## WHAT TO WORK ON
Every line below between the line holding "M1329,829L1350,849L1319,883L1298,863Z" and the line holding "<!-- icons -->", inclusive, should be repeated exactly, and all other lines omitted.

## ENTRIES SHOWN
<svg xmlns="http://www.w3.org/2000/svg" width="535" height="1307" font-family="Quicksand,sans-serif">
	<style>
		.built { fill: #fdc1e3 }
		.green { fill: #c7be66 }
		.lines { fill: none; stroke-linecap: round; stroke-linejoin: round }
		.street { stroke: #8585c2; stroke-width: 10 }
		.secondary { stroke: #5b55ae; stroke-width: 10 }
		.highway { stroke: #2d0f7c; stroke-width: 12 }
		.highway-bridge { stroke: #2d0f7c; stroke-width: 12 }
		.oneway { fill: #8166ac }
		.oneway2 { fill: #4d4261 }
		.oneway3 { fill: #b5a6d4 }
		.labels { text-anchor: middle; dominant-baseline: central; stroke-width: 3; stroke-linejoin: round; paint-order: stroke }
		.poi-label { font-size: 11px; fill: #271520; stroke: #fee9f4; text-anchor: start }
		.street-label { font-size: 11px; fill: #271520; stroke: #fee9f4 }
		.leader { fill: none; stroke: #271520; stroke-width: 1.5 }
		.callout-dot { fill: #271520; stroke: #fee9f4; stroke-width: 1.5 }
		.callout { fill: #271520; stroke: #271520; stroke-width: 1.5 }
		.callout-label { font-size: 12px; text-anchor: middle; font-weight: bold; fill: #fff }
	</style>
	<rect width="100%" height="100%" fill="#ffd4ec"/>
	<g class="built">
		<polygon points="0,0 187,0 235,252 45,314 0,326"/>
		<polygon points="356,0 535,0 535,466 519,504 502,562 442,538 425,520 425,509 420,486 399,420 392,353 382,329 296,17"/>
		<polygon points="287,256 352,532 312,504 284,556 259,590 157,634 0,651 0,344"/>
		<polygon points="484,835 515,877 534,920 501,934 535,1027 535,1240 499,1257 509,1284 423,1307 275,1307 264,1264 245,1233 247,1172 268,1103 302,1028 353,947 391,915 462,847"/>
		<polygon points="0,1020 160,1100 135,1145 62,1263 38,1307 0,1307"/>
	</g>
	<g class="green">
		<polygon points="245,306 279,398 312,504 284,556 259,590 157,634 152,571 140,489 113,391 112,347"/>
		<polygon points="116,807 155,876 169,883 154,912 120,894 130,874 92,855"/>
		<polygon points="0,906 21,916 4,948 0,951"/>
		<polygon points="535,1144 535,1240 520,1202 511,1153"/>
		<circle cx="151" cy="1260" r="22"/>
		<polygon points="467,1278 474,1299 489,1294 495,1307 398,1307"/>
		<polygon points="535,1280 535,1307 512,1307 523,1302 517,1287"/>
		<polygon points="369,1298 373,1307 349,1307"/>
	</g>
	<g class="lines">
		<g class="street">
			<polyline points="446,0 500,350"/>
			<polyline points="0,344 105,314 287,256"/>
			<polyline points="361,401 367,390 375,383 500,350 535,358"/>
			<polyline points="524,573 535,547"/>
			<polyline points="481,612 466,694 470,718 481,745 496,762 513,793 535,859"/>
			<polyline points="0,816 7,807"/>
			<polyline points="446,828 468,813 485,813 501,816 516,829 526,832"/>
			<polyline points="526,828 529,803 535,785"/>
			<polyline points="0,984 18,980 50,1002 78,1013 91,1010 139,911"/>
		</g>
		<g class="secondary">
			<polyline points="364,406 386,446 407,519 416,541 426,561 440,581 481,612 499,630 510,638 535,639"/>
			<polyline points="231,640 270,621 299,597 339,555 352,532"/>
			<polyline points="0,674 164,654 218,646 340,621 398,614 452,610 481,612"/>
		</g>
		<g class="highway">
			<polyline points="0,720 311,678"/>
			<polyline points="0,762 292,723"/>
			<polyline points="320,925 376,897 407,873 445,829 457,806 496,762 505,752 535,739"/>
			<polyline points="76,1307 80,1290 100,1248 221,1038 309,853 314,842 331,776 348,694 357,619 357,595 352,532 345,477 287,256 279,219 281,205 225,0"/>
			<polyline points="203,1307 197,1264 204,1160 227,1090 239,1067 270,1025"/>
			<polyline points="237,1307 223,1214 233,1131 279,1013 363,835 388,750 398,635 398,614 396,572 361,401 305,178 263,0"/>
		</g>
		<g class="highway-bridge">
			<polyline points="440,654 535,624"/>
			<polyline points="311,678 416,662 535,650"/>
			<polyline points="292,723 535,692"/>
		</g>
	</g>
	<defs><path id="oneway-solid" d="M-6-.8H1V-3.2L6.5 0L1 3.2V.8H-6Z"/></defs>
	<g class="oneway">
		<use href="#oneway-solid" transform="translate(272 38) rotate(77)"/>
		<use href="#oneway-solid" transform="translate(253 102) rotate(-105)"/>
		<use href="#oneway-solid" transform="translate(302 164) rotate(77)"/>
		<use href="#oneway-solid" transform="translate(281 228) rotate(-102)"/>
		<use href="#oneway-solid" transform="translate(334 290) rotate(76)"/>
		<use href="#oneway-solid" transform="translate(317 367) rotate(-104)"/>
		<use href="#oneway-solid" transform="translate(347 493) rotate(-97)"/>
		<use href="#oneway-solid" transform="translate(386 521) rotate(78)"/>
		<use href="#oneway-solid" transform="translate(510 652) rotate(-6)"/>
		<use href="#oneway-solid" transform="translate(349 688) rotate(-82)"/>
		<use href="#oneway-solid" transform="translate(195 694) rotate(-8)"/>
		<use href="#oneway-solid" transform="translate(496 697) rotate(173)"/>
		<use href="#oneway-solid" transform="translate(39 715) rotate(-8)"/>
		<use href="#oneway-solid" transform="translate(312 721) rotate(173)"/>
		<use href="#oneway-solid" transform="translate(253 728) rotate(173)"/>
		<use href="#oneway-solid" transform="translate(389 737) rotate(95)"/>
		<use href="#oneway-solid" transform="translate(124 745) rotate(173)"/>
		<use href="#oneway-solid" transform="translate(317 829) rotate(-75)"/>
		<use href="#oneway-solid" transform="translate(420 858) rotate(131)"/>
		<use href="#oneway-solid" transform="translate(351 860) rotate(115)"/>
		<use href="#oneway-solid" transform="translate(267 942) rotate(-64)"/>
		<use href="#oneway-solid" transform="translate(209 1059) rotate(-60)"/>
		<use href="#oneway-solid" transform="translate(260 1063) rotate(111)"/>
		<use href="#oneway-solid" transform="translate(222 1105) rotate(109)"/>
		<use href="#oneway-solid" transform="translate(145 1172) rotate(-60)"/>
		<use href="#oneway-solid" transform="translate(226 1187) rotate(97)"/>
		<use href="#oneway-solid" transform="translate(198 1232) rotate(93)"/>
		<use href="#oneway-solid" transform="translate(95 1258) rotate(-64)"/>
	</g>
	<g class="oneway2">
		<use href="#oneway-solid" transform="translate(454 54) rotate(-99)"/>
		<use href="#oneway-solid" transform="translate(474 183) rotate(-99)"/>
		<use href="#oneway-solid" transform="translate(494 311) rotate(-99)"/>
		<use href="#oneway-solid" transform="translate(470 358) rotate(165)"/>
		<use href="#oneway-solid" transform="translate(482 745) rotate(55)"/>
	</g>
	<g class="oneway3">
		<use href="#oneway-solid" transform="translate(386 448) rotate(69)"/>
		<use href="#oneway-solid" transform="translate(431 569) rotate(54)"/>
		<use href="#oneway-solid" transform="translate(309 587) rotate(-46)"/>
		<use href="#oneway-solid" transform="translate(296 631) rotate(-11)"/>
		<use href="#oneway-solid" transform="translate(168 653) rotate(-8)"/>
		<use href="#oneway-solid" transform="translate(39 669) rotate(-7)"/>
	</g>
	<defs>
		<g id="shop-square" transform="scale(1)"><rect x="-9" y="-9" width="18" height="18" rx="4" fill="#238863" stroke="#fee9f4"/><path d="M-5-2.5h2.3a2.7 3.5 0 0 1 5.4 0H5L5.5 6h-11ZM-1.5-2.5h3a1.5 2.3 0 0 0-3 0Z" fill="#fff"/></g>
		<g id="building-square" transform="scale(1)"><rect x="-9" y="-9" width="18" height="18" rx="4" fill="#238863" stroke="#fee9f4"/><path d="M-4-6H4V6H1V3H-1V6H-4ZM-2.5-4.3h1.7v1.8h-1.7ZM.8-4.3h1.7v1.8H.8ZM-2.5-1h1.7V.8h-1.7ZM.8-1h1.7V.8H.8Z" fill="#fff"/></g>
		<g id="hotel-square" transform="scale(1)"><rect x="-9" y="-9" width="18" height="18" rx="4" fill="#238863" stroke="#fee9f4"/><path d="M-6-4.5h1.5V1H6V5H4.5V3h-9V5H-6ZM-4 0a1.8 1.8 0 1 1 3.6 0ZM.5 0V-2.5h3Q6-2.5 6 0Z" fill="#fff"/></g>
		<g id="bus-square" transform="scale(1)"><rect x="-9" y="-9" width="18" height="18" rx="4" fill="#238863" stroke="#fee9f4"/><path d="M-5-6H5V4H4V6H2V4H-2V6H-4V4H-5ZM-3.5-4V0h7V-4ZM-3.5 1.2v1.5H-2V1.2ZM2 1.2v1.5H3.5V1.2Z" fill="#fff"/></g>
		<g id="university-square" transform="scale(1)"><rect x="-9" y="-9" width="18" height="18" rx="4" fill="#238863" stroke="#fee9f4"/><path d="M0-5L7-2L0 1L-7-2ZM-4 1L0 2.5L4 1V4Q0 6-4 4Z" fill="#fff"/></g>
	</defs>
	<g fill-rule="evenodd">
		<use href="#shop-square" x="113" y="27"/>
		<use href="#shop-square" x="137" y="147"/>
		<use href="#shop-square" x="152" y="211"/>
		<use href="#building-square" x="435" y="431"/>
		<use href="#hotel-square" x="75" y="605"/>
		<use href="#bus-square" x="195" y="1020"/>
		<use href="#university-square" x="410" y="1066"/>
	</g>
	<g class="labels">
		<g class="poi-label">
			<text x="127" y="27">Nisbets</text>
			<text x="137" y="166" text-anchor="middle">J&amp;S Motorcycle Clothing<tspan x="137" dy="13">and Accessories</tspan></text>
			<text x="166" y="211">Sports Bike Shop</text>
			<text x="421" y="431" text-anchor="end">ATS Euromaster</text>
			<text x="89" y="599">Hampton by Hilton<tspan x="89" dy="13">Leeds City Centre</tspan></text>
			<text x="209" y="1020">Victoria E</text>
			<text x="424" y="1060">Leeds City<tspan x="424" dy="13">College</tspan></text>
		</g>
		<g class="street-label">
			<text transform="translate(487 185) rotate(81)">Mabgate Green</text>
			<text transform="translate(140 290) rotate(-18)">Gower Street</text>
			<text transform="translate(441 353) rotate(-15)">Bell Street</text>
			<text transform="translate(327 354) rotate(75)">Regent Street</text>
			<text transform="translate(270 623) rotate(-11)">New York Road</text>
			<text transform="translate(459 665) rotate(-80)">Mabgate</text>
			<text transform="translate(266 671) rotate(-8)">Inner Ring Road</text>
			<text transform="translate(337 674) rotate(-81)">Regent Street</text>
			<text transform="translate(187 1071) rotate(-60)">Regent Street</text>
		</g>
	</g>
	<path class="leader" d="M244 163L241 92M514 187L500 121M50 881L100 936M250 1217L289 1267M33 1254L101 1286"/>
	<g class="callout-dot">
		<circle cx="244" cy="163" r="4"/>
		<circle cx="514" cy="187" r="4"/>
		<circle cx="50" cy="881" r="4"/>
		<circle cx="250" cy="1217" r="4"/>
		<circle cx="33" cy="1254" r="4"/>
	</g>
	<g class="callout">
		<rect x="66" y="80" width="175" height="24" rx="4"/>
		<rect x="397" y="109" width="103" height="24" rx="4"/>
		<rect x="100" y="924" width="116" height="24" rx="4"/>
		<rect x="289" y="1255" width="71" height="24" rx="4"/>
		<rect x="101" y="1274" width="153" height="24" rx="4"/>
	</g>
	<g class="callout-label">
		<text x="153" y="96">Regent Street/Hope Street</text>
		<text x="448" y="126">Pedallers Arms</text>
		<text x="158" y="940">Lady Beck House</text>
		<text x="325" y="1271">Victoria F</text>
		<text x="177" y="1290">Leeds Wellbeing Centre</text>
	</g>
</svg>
...
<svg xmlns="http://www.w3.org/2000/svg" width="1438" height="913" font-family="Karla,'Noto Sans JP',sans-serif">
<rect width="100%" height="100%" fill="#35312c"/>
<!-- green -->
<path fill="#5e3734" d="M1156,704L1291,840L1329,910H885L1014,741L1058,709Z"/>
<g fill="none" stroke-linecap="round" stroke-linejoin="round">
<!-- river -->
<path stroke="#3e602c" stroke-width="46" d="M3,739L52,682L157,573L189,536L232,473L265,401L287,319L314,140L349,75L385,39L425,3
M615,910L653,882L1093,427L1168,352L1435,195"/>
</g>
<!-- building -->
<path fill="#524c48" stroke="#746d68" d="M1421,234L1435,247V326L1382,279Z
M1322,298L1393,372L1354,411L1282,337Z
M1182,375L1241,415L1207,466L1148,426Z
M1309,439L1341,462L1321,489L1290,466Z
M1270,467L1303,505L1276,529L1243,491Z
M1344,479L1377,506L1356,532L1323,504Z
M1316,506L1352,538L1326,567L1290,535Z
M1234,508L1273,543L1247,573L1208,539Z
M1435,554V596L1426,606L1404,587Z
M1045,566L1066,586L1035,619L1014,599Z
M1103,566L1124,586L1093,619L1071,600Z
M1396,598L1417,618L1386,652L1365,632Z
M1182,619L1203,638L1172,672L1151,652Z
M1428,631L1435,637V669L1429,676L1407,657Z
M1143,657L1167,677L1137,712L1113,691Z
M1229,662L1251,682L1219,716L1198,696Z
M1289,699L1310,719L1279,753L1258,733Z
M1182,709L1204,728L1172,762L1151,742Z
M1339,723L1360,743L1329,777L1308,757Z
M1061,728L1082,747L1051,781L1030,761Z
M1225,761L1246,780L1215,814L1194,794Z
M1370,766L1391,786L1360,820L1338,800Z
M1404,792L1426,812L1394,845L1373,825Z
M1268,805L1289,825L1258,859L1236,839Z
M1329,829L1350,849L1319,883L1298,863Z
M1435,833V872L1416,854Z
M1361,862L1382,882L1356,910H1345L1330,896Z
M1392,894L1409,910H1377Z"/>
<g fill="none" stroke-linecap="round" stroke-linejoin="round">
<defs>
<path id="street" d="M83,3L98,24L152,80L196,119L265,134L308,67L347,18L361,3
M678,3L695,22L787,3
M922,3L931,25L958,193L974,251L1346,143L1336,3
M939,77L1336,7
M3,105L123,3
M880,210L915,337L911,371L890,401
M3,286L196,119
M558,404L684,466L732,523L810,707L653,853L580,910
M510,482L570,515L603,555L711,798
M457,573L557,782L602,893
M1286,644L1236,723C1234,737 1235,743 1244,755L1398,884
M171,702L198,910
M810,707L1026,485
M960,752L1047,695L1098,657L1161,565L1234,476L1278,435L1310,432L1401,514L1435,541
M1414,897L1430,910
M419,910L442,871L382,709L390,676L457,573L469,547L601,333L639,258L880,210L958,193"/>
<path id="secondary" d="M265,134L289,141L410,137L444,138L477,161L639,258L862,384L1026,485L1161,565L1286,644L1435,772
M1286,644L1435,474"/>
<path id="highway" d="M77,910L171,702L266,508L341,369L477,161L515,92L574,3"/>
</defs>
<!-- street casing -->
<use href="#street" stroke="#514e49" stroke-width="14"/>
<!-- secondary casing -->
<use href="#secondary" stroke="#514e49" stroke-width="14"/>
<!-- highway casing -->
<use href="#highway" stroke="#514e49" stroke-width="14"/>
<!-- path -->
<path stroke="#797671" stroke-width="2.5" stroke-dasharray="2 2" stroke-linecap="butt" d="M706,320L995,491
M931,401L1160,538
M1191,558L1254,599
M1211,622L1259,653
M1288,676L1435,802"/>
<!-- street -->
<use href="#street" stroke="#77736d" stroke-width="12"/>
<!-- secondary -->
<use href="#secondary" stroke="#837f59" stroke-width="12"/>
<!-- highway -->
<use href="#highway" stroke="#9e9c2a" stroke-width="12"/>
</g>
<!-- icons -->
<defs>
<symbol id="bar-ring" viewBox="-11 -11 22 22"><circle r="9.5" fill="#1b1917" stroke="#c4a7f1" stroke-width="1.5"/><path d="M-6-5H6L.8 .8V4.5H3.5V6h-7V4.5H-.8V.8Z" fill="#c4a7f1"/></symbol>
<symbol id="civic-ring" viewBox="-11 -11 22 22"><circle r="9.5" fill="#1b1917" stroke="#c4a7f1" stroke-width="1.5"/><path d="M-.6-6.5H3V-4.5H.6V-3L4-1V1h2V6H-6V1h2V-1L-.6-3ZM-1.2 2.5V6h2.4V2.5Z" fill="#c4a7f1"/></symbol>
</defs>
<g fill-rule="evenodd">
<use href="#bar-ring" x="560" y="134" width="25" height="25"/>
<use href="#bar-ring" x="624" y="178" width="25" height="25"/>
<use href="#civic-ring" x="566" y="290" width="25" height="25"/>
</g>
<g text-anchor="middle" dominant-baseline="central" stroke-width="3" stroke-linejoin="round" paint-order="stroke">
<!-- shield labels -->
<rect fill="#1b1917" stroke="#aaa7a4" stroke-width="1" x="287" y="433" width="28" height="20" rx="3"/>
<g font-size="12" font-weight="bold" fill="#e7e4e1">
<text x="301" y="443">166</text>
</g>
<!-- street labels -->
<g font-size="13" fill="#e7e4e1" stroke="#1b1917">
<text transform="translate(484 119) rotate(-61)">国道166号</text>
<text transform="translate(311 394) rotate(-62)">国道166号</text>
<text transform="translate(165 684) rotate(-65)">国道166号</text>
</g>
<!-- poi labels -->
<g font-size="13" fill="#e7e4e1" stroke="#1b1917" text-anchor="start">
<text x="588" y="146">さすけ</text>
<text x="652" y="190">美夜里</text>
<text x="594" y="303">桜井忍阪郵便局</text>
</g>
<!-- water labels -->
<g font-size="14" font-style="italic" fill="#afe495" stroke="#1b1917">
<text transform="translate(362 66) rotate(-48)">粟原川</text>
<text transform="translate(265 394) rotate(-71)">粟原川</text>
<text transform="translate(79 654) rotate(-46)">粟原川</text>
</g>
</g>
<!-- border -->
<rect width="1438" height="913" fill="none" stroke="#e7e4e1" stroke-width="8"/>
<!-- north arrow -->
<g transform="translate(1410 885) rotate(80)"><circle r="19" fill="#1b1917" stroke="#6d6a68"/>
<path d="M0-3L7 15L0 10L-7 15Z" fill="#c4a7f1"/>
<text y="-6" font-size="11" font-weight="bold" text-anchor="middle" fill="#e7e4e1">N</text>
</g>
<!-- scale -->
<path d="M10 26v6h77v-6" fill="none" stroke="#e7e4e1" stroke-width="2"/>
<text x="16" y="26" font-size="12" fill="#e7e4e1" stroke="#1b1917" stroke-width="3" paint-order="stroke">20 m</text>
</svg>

## YOUR RESPONSE
M1329,829L1350,849L1319,883L1298,863Z
M1435,833V872L1416,854Z
M1361,862L1382,882L1356,910H1345L1330,896Z
M1392,894L1409,910H1377Z"/>
<g fill="none" stroke-linecap="round" stroke-linejoin="round">
<defs>
<path id="street" d="M83,3L98,24L152,80L196,119L265,134L308,67L347,18L361,3
M678,3L695,22L787,3
M922,3L931,25L958,193L974,251L1346,143L1336,3
M939,77L1336,7
M3,105L123,3
M880,210L915,337L911,371L890,401
M3,286L196,119
M558,404L684,466L732,523L810,707L653,853L580,910
M510,482L570,515L603,555L711,798
M457,573L557,782L602,893
M1286,644L1236,723C1234,737 1235,743 1244,755L1398,884
M171,702L198,910
M810,707L1026,485
M960,752L1047,695L1098,657L1161,565L1234,476L1278,435L1310,432L1401,514L1435,541
M1414,897L1430,910
M419,910L442,871L382,709L390,676L457,573L469,547L601,333L639,258L880,210L958,193"/>
<path id="secondary" d="M265,134L289,141L410,137L444,138L477,161L639,258L862,384L1026,485L1161,565L1286,644L1435,772
M1286,644L1435,474"/>
<path id="highway" d="M77,910L171,702L266,508L341,369L477,161L515,92L574,3"/>
</defs>
<!-- street casing -->
<use href="#street" stroke="#514e49" stroke-width="14"/>
<!-- secondary casing -->
<use href="#secondary" stroke="#514e49" stroke-width="14"/>
<!-- highway casing -->
<use href="#highway" stroke="#514e49" stroke-width="14"/>
<!-- path -->
<path stroke="#797671" stroke-width="2.5" stroke-dasharray="2 2" stroke-linecap="butt" d="M706,320L995,491
M931,401L1160,538
M1191,558L1254,599
M1211,622L1259,653
M1288,676L1435,802"/>
<!-- street -->
<use href="#street" stroke="#77736d" stroke-width="12"/>
<!-- secondary -->
<use href="#secondary" stroke="#837f59" stroke-width="12"/>
<!-- highway -->
<use href="#highway" stroke="#9e9c2a" stroke-width="12"/>
</g>
<!-- icons -->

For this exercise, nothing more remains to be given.